For the 5th operation, and for 29+34+15+16=94, the result of modulo 43 is 8.
The test data size is shown in the following table
Data Number 12345678910
n=10100010001000060000700008000090000100000100000
m=10100010001000060000700008000090000100000100000
Source
Program hehe;
Type
Shu=record
H,a,m:int64;
L,r:longint;
End
Var
N,q,t,m,i,j,k,f:longint;
X:ARRAY[0..1000000] of Shu;
Procedure build (A,l,r:longint);
Var
Mid:longint;
Begin
X[a].l:=l;
X[a].r:=r;
X[a].m:=1;
If L=r then read (x[a].h)
Else
Begin
mid:= (l+r) >>1;
Build (A<<1,l,mid);
Build (A<<1+1,mid+1,r);
x[a].h:= (x[a<<1].h+x[a<<1+1].h) mod m;
End
End
Procedure down (a:longint);
Begin
If X[a].m<>1 Then
Begin
X[A<<1].M:=X[A<<1].M*X[A].M mod m;
X[A<<1+1].M:=X[A<<1+1].M*X[A].M mod m;
X[A<<1].A:=X[A<<1].A*X[A].M mod m;
X[A<<1+1].A:=X[A<<1+1].A*X[A].M mod m;
x[a<<1].h:= (x[a<<1].h mod m) *x[a].m mod m;
x[a<<1+1].h:= (x[a<<1+1].h mod m) *x[a].m mod m;
X[a].m:=1;
End
If X[a].a<>0 Then
Begin
x[a<<1].a:=x[a<<1].a+x[a].a;
x[a<<1+1].a:=x[a<<1+1].a+x[a].a;
X[a<<1].h:= (x[a<<1].h+ (x[a<<1].r-x[a<<1].l+1) *x[a].a) mod m;
X[a<<1+1].h:= (x[a<<1+1].h+ (x[a<<1+1].r-x[a<<1+1].l+1) *x[a].a) mod m;
x[a].a:=0;
End
End
Procedure Cheng (a,l,r,b:longint);
Var
Mid:longint;
Begin
Down (a);
if (x[a].l=l) and (x[a].r=r) then
Begin
X[a].m:=b;
x[a].h:= (x[a].h mod m) *b mod m;
End
Else
Begin
mid:= (X[A].L+X[A].R) >>1;
If L>mid then Cheng (a<<1+1,l,r,b)
else if R<=mid then Cheng (a<<1,l,r,b)
Else
Begin
Cheng (a<<1,l,mid,b);
Cheng (a<<1+1,mid+1,r,b);
End
x[a].h:= (x[a<<1].h+x[a<<1+1].h) mod m;
End
End
Procedure Jia (A,l,r,b:longint);
Var
Mid:longint;
Begin
Down (a);
if (x[a].l=l) and (x[a].r=r) then
Begin
X[a].a:=b;
X[a].h:= (x[a].h+ (x[a].r-x[a].l+1) *b) mod m;
End
Else
Begin
mid:= (X[A].L+X[A].R) >>1;
If L>mid then Jia (a<<1+1,l,r,b)
else if R<=mid then Jia (a<<1,l,r,b)
Else
Begin
Jia (a<<1,l,mid,b);
Jia (a<<1+1,mid+1,r,b);
End
x[a].h:= (x[a<<1].h+x[a<<1+1].h) mod m;
End
End
function Find (A,l,r:longint): Int64;
Var
Mid:longint;
Begin
Down (a);
if (x[a].l=l) and (X[a].r=r) then exit (x[a].h mod m);
mid:= (X[A].L+X[A].R) >>1;
If L>mid then exit (Find (A<<1+1,L,R) mod m)

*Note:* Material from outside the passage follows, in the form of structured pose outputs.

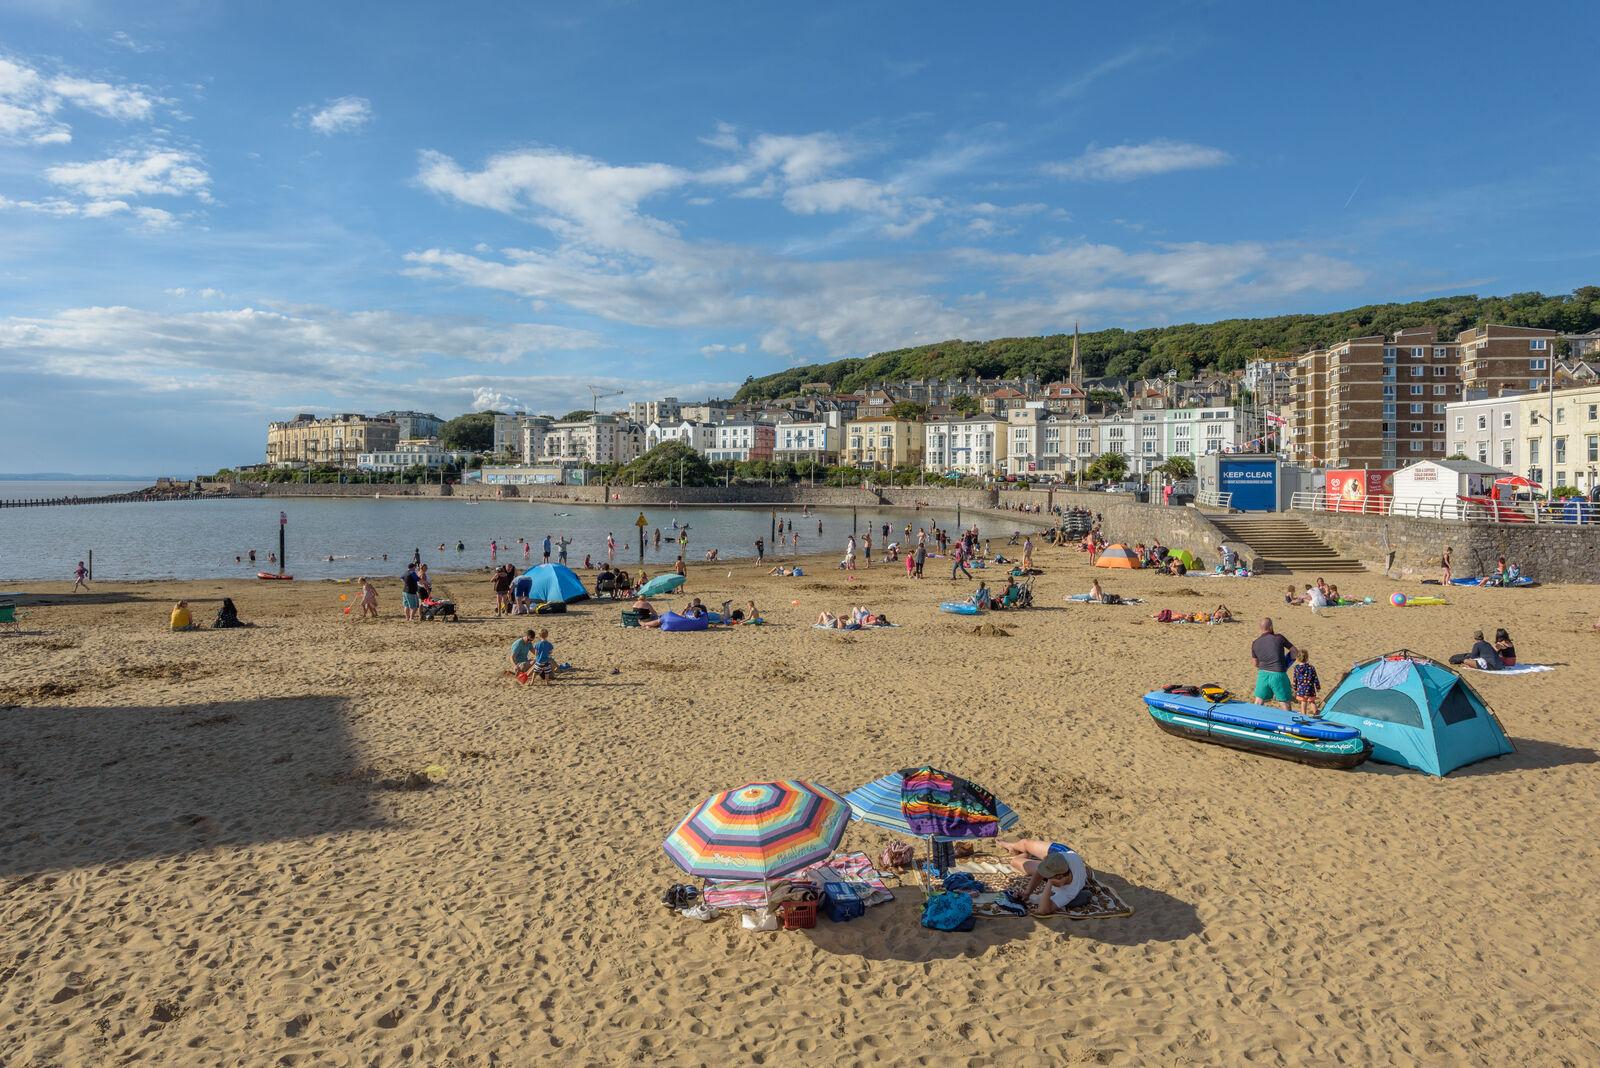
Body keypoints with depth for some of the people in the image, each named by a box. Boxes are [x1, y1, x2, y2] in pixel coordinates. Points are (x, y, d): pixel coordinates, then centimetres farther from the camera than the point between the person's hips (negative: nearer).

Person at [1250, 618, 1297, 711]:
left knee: (1258, 702, 14)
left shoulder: (1255, 643, 2)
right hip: (1278, 674, -3)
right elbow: (1294, 651, 5)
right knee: (1285, 702, 7)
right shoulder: (1278, 638, -6)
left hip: (1263, 674, 3)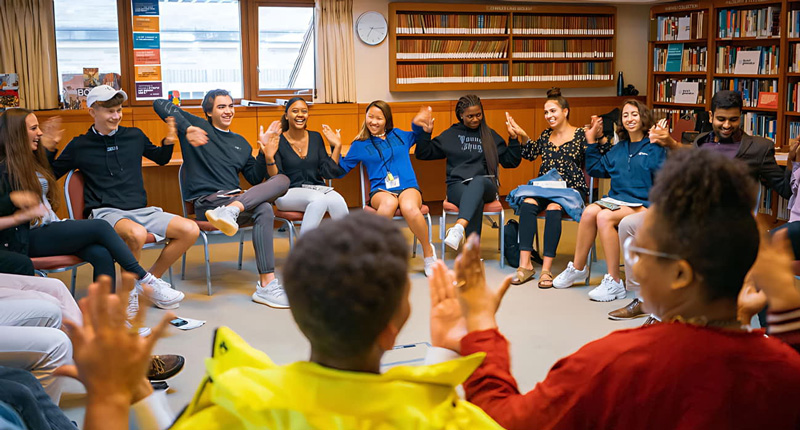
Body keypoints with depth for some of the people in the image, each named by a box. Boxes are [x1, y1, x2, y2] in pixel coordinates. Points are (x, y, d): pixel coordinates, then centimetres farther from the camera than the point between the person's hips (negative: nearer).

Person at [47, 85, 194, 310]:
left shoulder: (135, 136, 12)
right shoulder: (80, 145, 5)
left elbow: (160, 158, 29)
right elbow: (50, 175, 12)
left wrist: (169, 142, 10)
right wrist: (48, 148, -3)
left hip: (140, 210, 4)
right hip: (104, 213, -4)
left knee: (190, 230, -17)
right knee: (136, 233, -39)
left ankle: (152, 279, 2)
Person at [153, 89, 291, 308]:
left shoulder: (240, 142, 25)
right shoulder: (199, 126, 8)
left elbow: (255, 179, 20)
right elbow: (161, 104, -4)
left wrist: (264, 151, 6)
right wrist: (186, 129, -19)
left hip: (235, 197, 6)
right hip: (206, 202, -6)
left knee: (282, 180, -22)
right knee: (264, 210, -30)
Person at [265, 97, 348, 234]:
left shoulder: (315, 138, 13)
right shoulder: (278, 142, 1)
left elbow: (328, 173, 9)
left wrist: (337, 146, 4)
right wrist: (269, 158, -19)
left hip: (317, 188, 4)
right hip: (289, 192, -3)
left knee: (337, 201, -32)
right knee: (319, 199, -36)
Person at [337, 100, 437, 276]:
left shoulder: (400, 135, 20)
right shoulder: (360, 144, 15)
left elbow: (418, 136, 40)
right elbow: (341, 169, 13)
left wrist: (418, 125, 20)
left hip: (408, 187, 1)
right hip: (380, 191, -1)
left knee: (409, 208, -38)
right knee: (389, 203, -41)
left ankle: (428, 251, -16)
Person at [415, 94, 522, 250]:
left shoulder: (490, 136, 20)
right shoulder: (450, 135, 18)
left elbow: (510, 162, 18)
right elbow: (423, 154, 18)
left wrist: (513, 138, 5)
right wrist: (426, 132, 3)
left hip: (485, 185, 1)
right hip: (457, 185, 0)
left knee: (478, 181, -40)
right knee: (475, 200, -38)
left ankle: (459, 227, -61)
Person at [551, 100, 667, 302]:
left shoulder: (654, 147, 2)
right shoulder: (618, 149, 21)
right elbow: (595, 169, 29)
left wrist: (663, 143, -21)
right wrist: (591, 141, 25)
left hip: (642, 203, -5)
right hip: (616, 198, 6)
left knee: (604, 216, -33)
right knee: (590, 211, -26)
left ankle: (614, 283, -29)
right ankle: (577, 268, -13)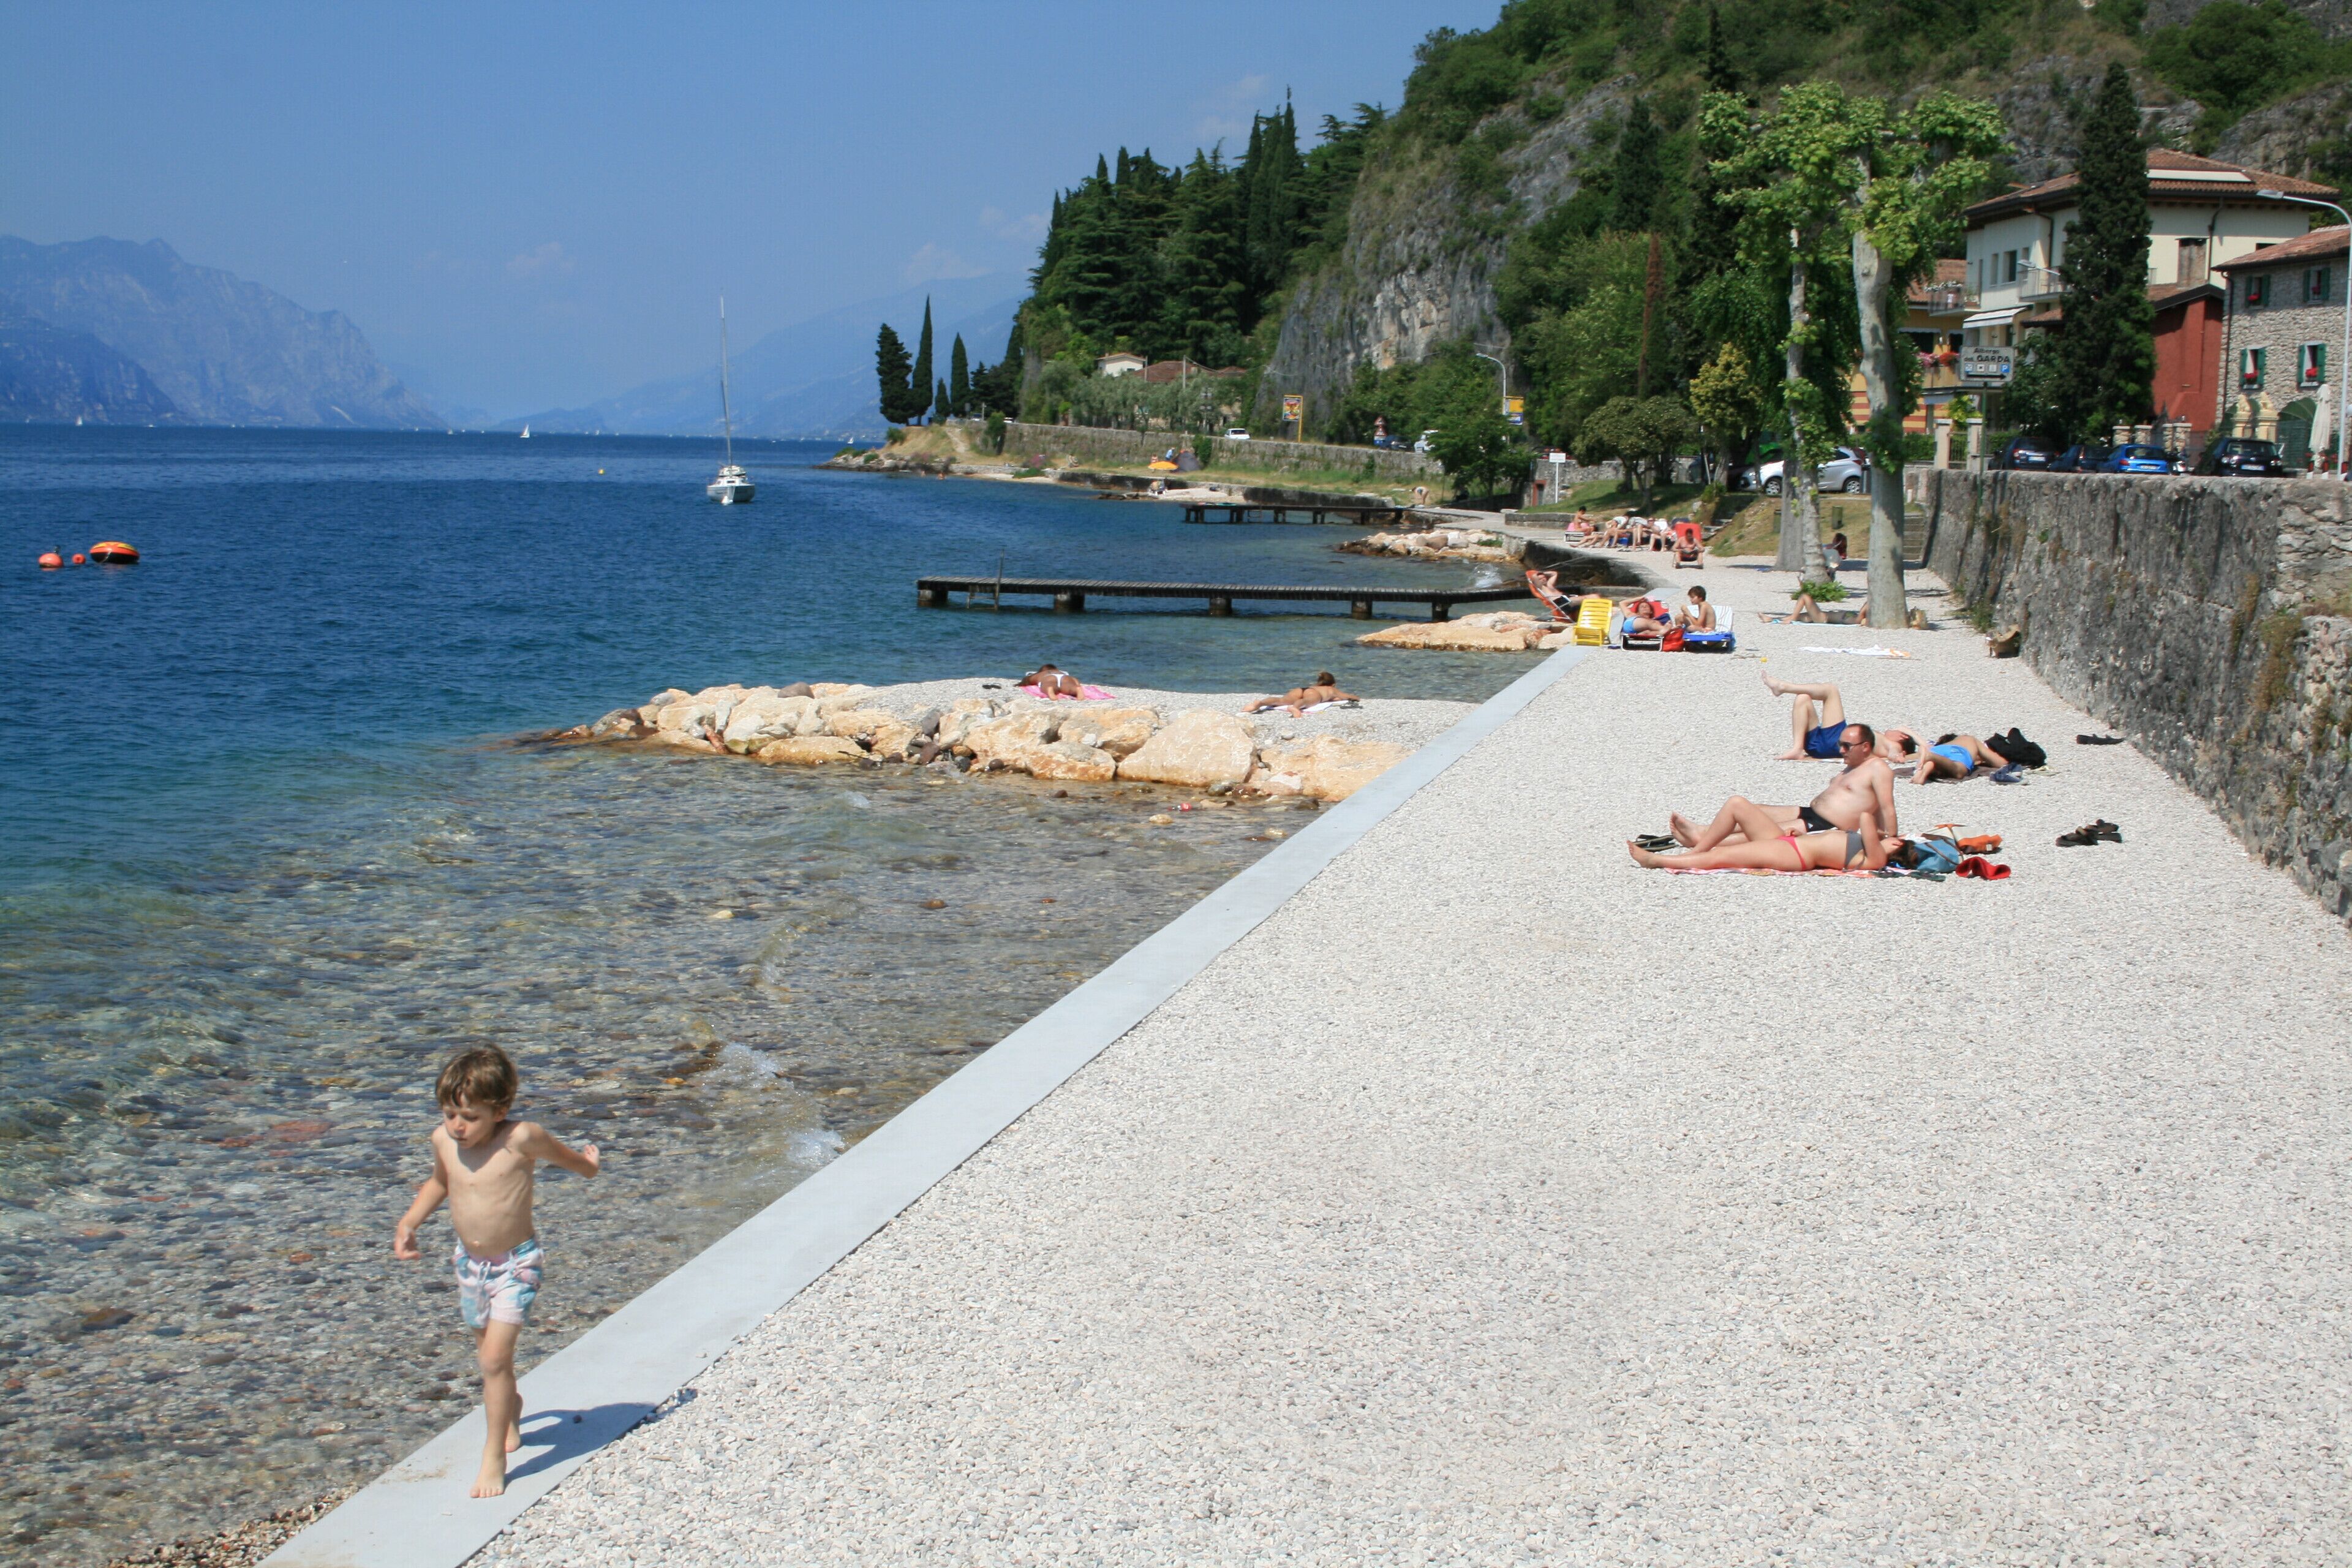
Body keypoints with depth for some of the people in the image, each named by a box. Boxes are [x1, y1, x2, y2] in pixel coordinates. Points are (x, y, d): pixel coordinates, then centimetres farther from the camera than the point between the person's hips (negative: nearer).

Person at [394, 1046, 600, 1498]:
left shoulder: (521, 1139, -23)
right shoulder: (444, 1140, -9)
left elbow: (564, 1157, 0)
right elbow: (440, 1182, 14)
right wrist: (408, 1223, 7)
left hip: (516, 1262, -5)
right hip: (469, 1261, 5)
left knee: (495, 1357, -14)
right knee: (487, 1354, 22)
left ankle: (494, 1457, -2)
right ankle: (509, 1408, 52)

else if R<=mid then exit (Find (A<<1,L,R) mod m)
else Exit ((Find (A<<1,l,mid) +find (a<<1+1,mid+1,r)) mod m);
End
Begin
READLN (N,M);
Build (1,1,n);
READLN (q);
For I:=1 to Q do
Begin
Read (j);
If J=1 Then
Begin
READLN (k,f,t);
Cheng (1,k,f,t);
End
else if j=2 then
Begin
READLN (k,f,t);
Jia (1,k,f,t);
End
Else
Begin
READLN (K,F);
Writeln (Find (1,k,f));
End
End
End.
Line segment Tree: The tune is dead.